The study has limitations, of which the small sample size of six is one — and no surprise. “It’s hard to find a large group of people willing to run a marathon a day for 140 days,” Dugas said.

And as with any research project, researchers must take care not to oversimplify the data and make sweeping generalisations. The researchers observed those requirements.

“We can’t generalise our findings to a broader population,” Dugas said. “These data are from endurance athletes running a marathon a day for 140 days. That lends support to the constrained model of energy expenditure but is not definitive and needs to be replicated.”

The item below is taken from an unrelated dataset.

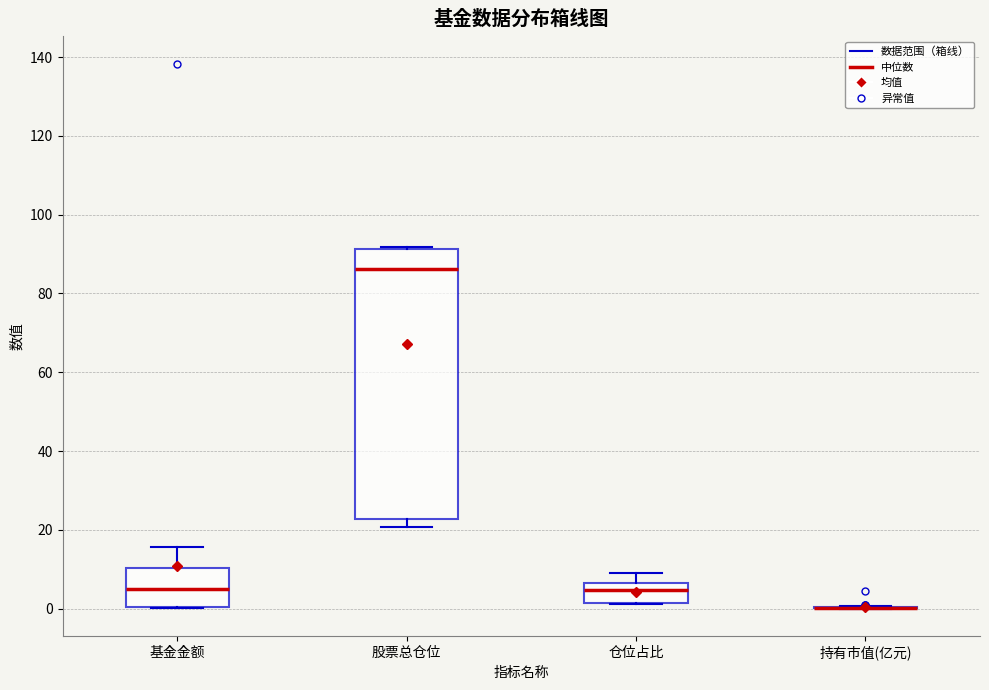

Reading left to right, transcribe this box plot: for each box, give where its median line is, the range the box spans, and where its two whiskers end, as read against the y-axis. The values are not printed on the chart, so give them approximately, as read against the axis.

基金金额: median 4, box 0 to 10, whiskers 0 to 16
股票总仓位: median 86, box 22 to 92, whiskers 20 to 92
仓位占比: median 4, box 2 to 6, whiskers 2 to 10
持有市值(亿元): box collapsed to a line at 0, whiskers 0 to 0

The researchers were also careful with measurements and tried to reduce as much bias as possible. For example, they used the same metabolic equipment for all measurements across the 140 days.

UCT emeritus professor of sports science Tim Noakes said the study finding that energy expenditure drops in the second week “seems robust”. It implies that the body can adjust its “efficiency”, becoming more efficient as the duration of exercise becomes extreme, he said.

How this happens is difficult to explain, Noakes said, because it threatens the laws of thermodynamics: “How do you get the same amount of mechanical work done by burning less fuel?”

On the other hand, scientists have long known that as people spend more time exercising every day, they tend to rest more during the day. As the athletes were “only running about 42km a day, they had plenty of time to rest during the rest of the day”, said Noakes. That would have been easy to control in a laboratory study but less easy in this study.

Noakes did not find the argument that the gut limits exercise performance by determining how much we can eat each day to be compelling. Instead, he argued for the need for recovery that sets the limit of how much athletes can do daily during prolonged events.

“Having worked with athletes doing these long events, we find that to be generally successful, they need to exercise for about 10 hours and rest for 14 hours a day.

“Without 14 hours’ rest daily, they risk becoming progressively more exhausted.”

The US researchers are continuing their research. As far as they know, no-one has ever sustained levels beyond the limit that shows up in their latest research.

“So I guess it’s a challenge to elite endurance athletes,” Pontzer said.

“Science works when you’re proven wrong. Maybe someone will break through that ceiling some day and show us what we’re missing.”